# 71 days! ( long post)



## DuggerA (Jan 17, 2013)

My husband is in the military. We are stationed in Hawaii. Because we are stationed in Hawaii we had to move into military housing here. That also meant finding a temporary home for our sweet pit mix Sadie. In just 71 days we will be moving back to the mainland! So I will be getting my sweet heart puppy back!!!!!! How crazy is it for me to be super happy to be leaving Hawaii? So that is my history and now comes the questions I have for all of you helpful folks. When we go to get her, I will have Scout( then he will be 8 months old) with me. How should I introduce them? We will be on a road trip (visiting as much family around the country as we can) and this will be the last stop on our trip before we head to our new duty station. Should I leave Scout at the hotel and go see her first, or just leave him in the car for a few minutes with the ac on( Orlando in the Summer is Hot!). Sadie( pit mix) is a dominant dog. By dominant, I mean she is very head strong, strong, exuberant, and domineering. Don't get me wrong, she is sweet and gentle and loyal, too. She is about 60 pounds of solid muscle. Scout on the other hand is submissive. If a strange dog approaches he tries to hide behind me until I tell him it is okay. He is calm, docile, and laid back. In his puppy class he gets worked over by the small breed pups in the class. But he also tried to mount an 80 pound Golden he met at the park? I think they will get along okay. But any tips to make our family reunion with our girl would be appreciated!


----------



## dezymond (May 3, 2012)

Well I'm sure she'll be extra happy and full of excitement to see you after so long. If I were you I'd personally meet Sadie first for a good 10min, get her to calm down and release some of that extra energy she has. Then I would introduce both dogs (both on leash of course) as you would approach a new dog on leash, as they are new to each other. How it goes from there depends on the dogs really.

Very little advice I have as I really have no experience introducing two completely different personality dogs, but hope that helps a bit


----------



## Ksdenton (Mar 17, 2013)

I agree.

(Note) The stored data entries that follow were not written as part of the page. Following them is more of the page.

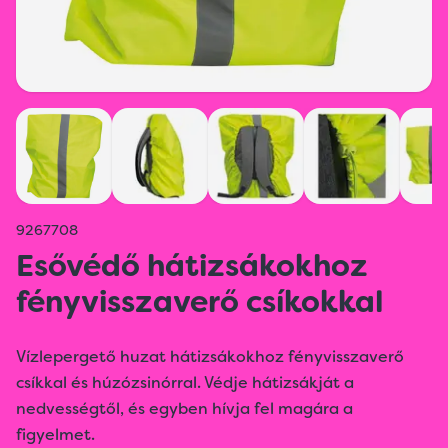
9267708
Esővédő hátizsákokhoz
fényvisszaverő csíkokkal
Vízlepergető huzat hátizsákokhoz fényvisszaverő
csíkkal és húzózsinórral. Védje hátizsákját a
nedvességtől, és egyben hívja fel magára a
figyelmet.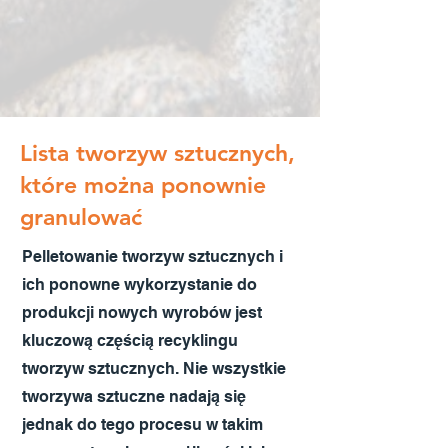
Lista tworzyw sztucznych,
które można ponownie
granulować
Pelletowanie tworzyw sztucznych i
ich ponowne wykorzystanie do
produkcji nowych wyrobów jest
kluczową częścią recyklingu
tworzyw sztucznych. Nie wszystkie
tworzywa sztuczne nadają się
jednak do tego procesu w takim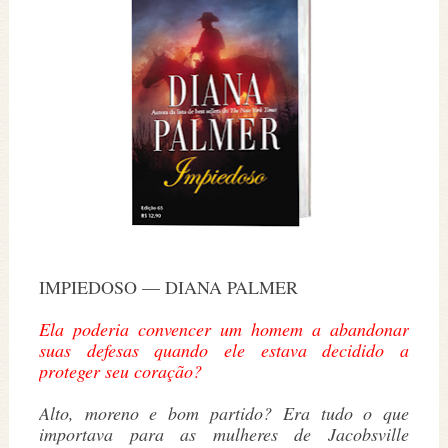
IMPIEDOSO — DIANA PALMER
Ela poderia convencer um homem a abandonar
suas defesas quando ele estava decidido a
proteger seu coração?
Alto, moreno e bom partido? Era tudo o que
importava para as mulheres de Jacobsville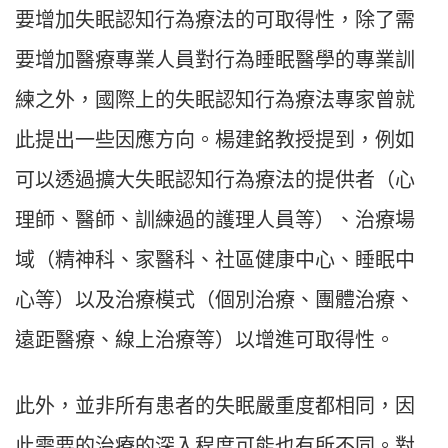
要增加失眠認知行為療法的可取得性，除了需
要增加醫療專業人員對行為睡眠醫學的專業訓
練之外，國際上的失眠認知行為療法專家曾就
此提出一些因應方向。楊建銘教授提到，例如
可以透過擴大失眠認知行為療法的提供者（心
理師、醫師、訓練過的護理人員等）、治療場
域（精神科、家醫科、社區健康中心、睡眠中
心等）以及治療模式（個別治療、團體治療、
遠距醫療、線上治療等）以增進可取得性。
此外，並非所有患者的失眠嚴重度都相同，因
此需要的治療的深入程度可能也有所不同。對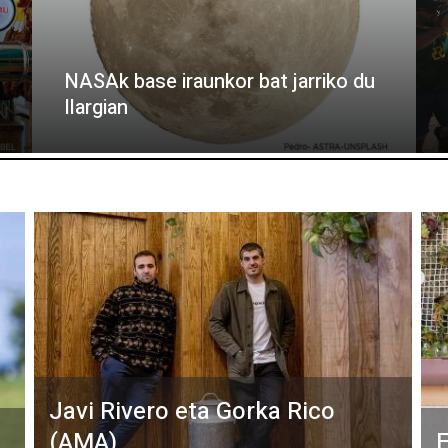
NASAk base iraunkor bat jarriko du
Ilargian
Javi Rivero eta Gorka Rico
(AMA)
E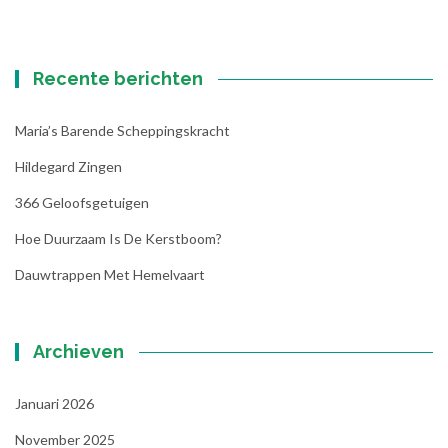
Recente berichten
Maria’s Barende Scheppingskracht
Hildegard Zingen
366 Geloofsgetuigen
Hoe Duurzaam Is De Kerstboom?
Dauwtrappen Met Hemelvaart
Archieven
Januari 2026
November 2025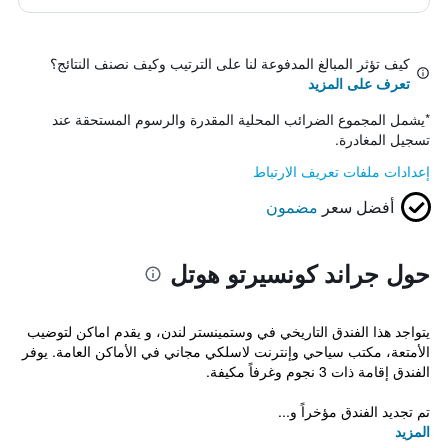
كيف تؤثر المبالغ المدفوعة لنا على الترتيب وكيف نصنف النتائج؟
تعرف على المزيد
*
يشمل المجموع الضرائب المحلية المقدرة والرسوم المستحقة عند
تسجيل المغادرة.
إعدادات ملفات تعريف الارتباط
أفضل سعر
مضمون
حول جراند كونسيرتو هوتل
يتواجد هذا الفندق التاريخي في وستمينستر لندن، و يقدم اماكن لتوضيب
الأمتعة، مكتب سياحي وإنترنت لاسلكي مجاني في الأماكن العامة. يوفر
الفندق إقامة ذات 3 نجوم وغرفاً مكيفة.
تم تجديد الفندق مؤخراً و...
المزيد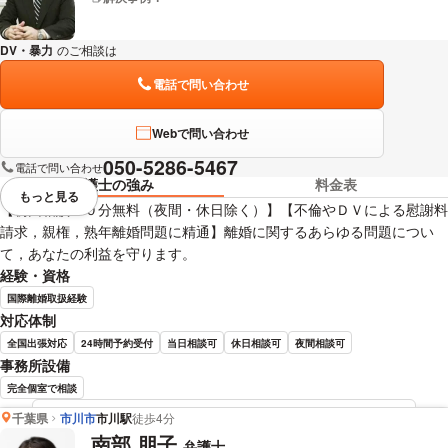
DV・暴力
のご相談は
下記のリンクからお問い合わせください。
電話で問い合わせ
Webで問い合わせ
050-5286-5467
電話で問い合わせ
弁護士の強み
料金表
もっと見る
視覚的に省略されている要素を
【初回相談３０分無料（夜間・休日除く）】【不倫やＤＶによる慰謝料
請求，親権，熟年離婚問題に精通】離婚に関するあらゆる問題につい
て，あなたの利益を守ります。
経験・資格
国際離婚取扱経験
対応体制
全国出張対応
24時間予約受付
当日相談可
休日相談可
夜間相談可
事務所設備
完全個室で相談
千葉県
市川市
市川駅
徒歩4分
石塚 政人 弁護士の詳細情報を見る
南部 朋子
弁護士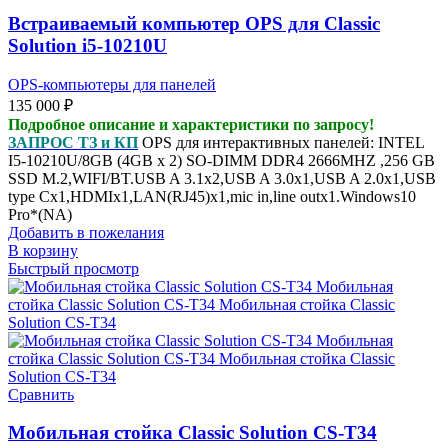
Встраиваемый компьютер OPS для Classic
Solution i5-10210U
OPS-компьютеры для панелей
135 000
₽
Подробное описание и характеристики по запросу!
ЗАПРОС ТЗ и КП
OPS для интерактивных панелей: INTEL
I5-10210U/8GB (4GB x 2) SO-DIMM DDR4 2666MHZ ,256 GB
SSD M.2,WIFI/BT.USB A 3.1x2,USB A 3.0x1,USB A 2.0x1,USB
type Cx1,HDMIx1,LAN(RJ45)x1,mic in,line outx1.Windows10
Pro*(NA)
Добавить в пожелания
В корзину
Быстрый просмотр
Сравнить
Мобильная стойка Classic Solution CS-T34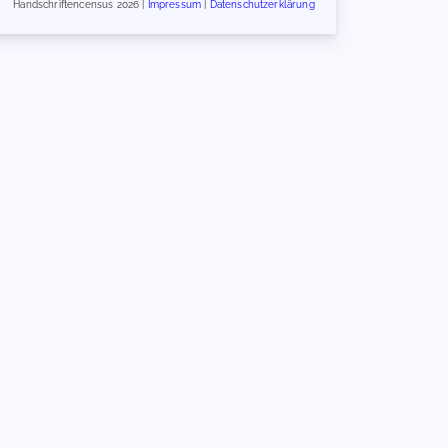
Handschriftencensus 2026 |
Impressum
|
Datenschutzerklärung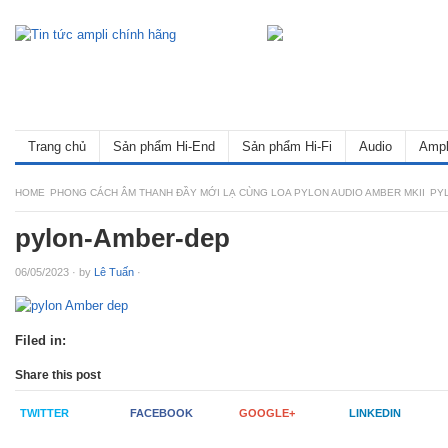
Trang chủ
Sản phẩm Hi-End
Sản phẩm Hi-Fi
Audio
Ampl
HOME
PHONG CÁCH ÂM THANH ĐẦY MỚI LẠ CÙNG LOA PYLON AUDIO AMBER MKII
PY
pylon-Amber-dep
06/05/2023
·
by
Lê Tuấn
·
Filed in:
Share this post
TWITTER
FACEBOOK
GOOGLE+
LINKEDIN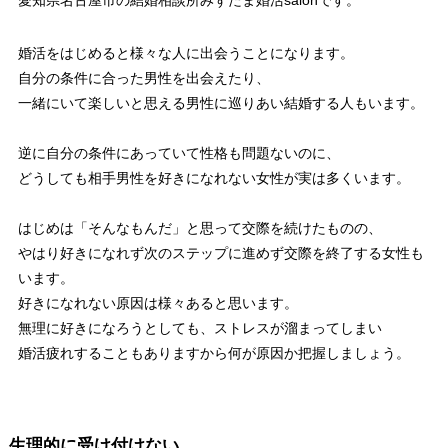
愛知県名古屋市の結婚相談所みずたま婚活salonです。
婚活をはじめると様々な人に出会うことになります。
自分の条件に合った男性を出会えたり、
一緒にいて楽しいと思える男性に巡りあい結婚する人もいます。
逆に自分の条件にあっていて性格も問題ないのに、
どうしても相手男性を好きになれない女性が実は多くいます。
はじめは「そんなもんだ」と思って交際を続けたものの、
やはり好きになれず次のステップに進めず交際を終了する女性も
います。
好きになれない原因は様々あると思います。
無理に好きになろうとしても、ストレスが溜まってしまい
婚活疲れすることもありますから何が原因か把握しましょう。
生理的に受け付けない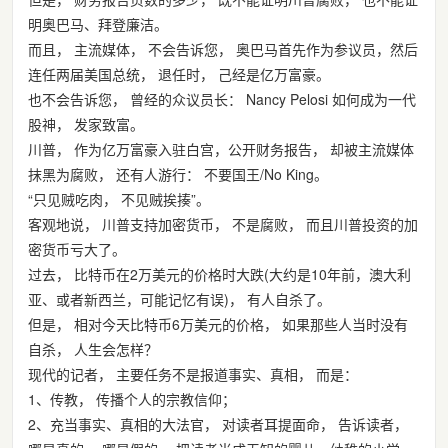
明奥巴马、拜登廉洁。
而且， 主流媒体， 不会告诉您， 奥巴马首先作为参议员，然后
连任两届美国总统， 退任时， 己经是亿万富豪。
也不会告诉您， 曾经的众议员长： Nancy Pelosi 如何成为一代
股神， 发家致富。
川普， 作为亿万富豪入驻白宫，公开财务报告， 却被主流媒体
抹黑为腐败， 还有人游行： 不要国王/No King。
“只见贼吃肉， 不见贼挨揍”。
客观地说， 川普支持加密货币， 不是腐败， 而且川普投资的加
密货币亏大了。
过去， 比特币在2万美元的价格时大跌(大约是10年前，澳大利
亚、或者新西兰，可能记忆有误)， 有人自杀了。
但是， 相对今天比特币6万美元的价格， 如果那些人当时没有
自杀， 人生会怎样？
现代的记者， 主要任务不是报道事实、真相， 而是：
1、传教， 传播个人的宗教信仰；
2、充当事实、真相的大法官， 对读者耳提面命， 告诉读者，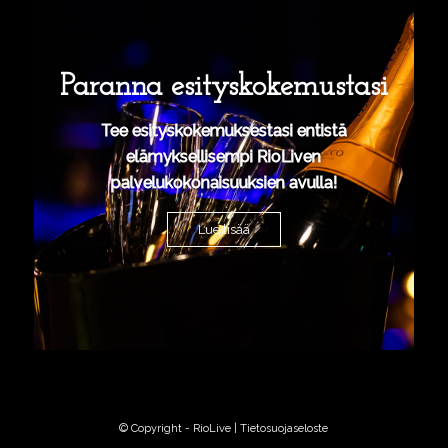
Paranna esityskokemustasi
Tee esityskokemuksestasi entistä
elämyksellisempi RioLiven
palvelukokonaisuuksien avulla!
Lue lisää
© Copyright - RioLive |
Tietosuojaseloste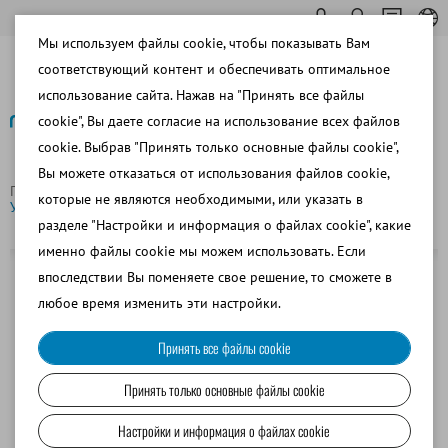
Мы используем файлы cookie, чтобы показывать Вам
соответствующий контент и обеспечивать оптимальное
использование сайта. Нажав на "Принять все файлы
cookie", Вы даете согласие на использование всех файлов
cookie. Выбрав "Принять только основные файлы cookie",
Назад
Вы можете отказаться от использования файлов cookie,
Главная страница
Свиноводство
Фасовка спермы
которые не являются необходимыми, или указать в
Устройство для запайки 6 тюбиков, модель HPL450, 240 V
разделе "Настройки и информация о файлах cookie", какие
именно файлы cookie мы можем использовать. Если
впоследствии Вы поменяете свое решение, то сможете в
любое время изменить эти настройки.
Принять все файлы cookie
Принять только основные файлы cookie
Настройки и информация о файлах cookie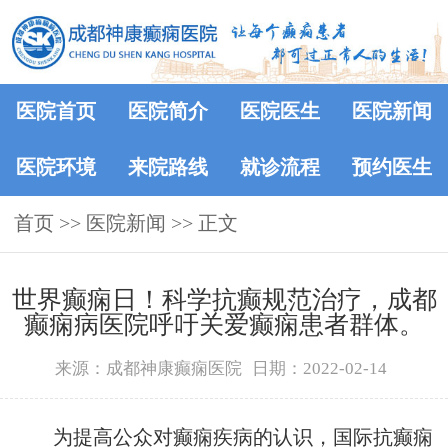
医院首页
医院简介
医院医生
医院新闻
医院环境
来院路线
就诊流程
预约医生
首页
>>
医院新闻
>> 正文
世界癫痫日！科学抗癫规范治疗，成都
癫痫病医院呼吁关爱癫痫患者群体。
来源：成都神康癫痫医院
日期：2022-02-14
为提高公众对癫痫疾病的认识，国际抗癫痫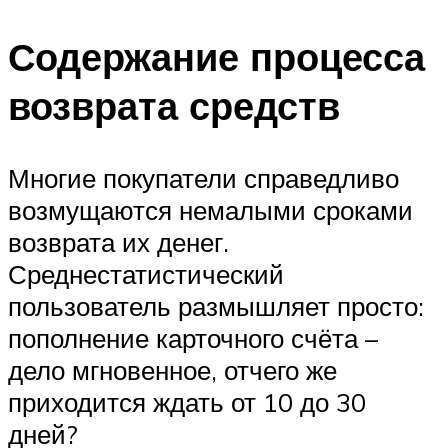
Содержание процесса
возврата средств
Многие покупатели справедливо
возмущаются немалыми сроками
возврата их денег.
Среднестатистический
пользователь размышляет просто:
пополнение карточного счёта –
дело мгновенное, отчего же
приходится ждать от 10 до 30
дней?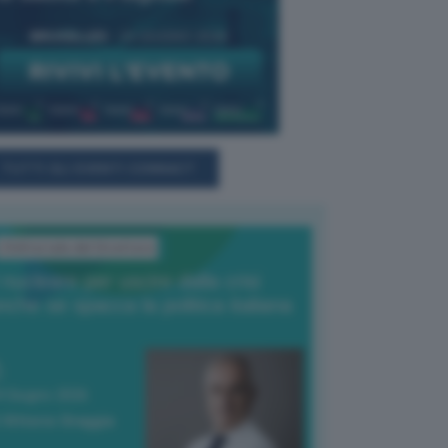
TUTTI GLI EVENTI CONNACT
L'Editoriale del Direttore
l nucleare per uscire dalla crisi
nche se spacca la politica italiana
4 Giugno 2026
 Vittorio Oreggia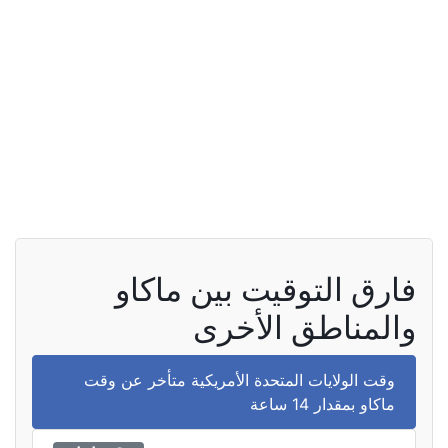
فارق التوقيت بين ماكاو
والمناطق الأخرى
وقت الولايات المتحدة الأمريكية متأخر عن وقت
ماكاو بمقدار 14 ساعة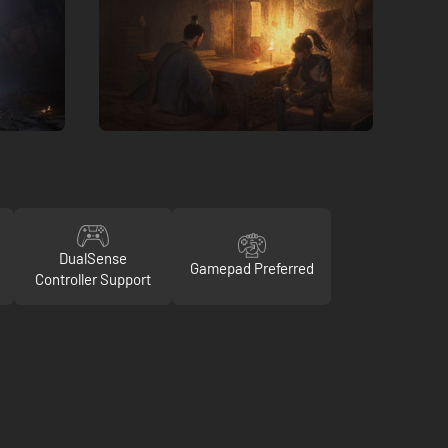
DualSense
Gamepad Preferred
Controller Support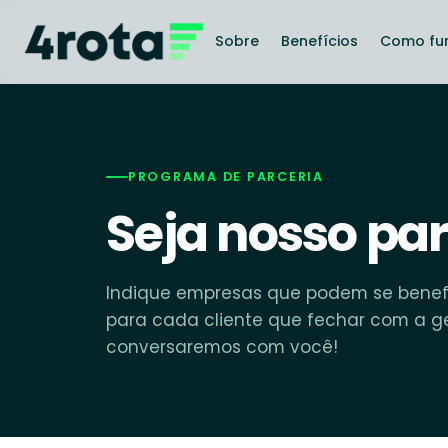
Sobre
Benefícios
Como fu
PROGRAMA DE PARCERIA
Seja nosso par
Indique empresas que podem se benefi
para cada cliente que fechar com a ge
conversaremos com você!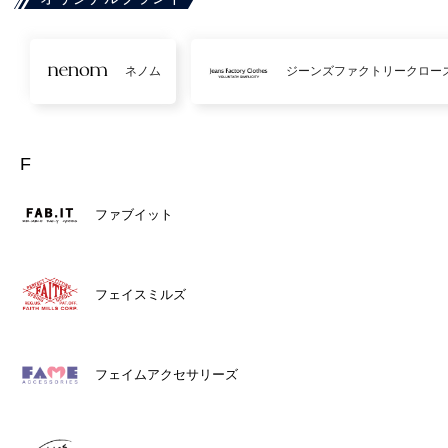
ネノム
ジーンズファクトリークロー
F
ファブイット
フェイスミルズ
フェイムアクセサリーズ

Visit with her yourself first and in a new location to both dogs do the introduction. Keep calm yourself so the dogs don't pick up any anxiety from you. I'm sure others have some ideas of how best to do it. Going for a walk together can be a good ice breaker. 
Welcome back to Orlando.  
That's where I am basically. 


Sent from Petguide.com Free App


----------



## dborgers (Dec 7, 2011)

I've heard it's best to introduce strange dogs in neutral territory, like in a car. 

It's worked for us well over the years. Welcome back to the mainland


----------



## Alaska7133 (May 26, 2011)

I'd make sure both dogs have been exercised well before the meet up. It will help them be more relaxed. I wouldn't do it in an enclosed space, I would do it outdoors. Your puppy is going to be looking for a playmate and your dog may or may not be. Have fun, I love having a herd!


----------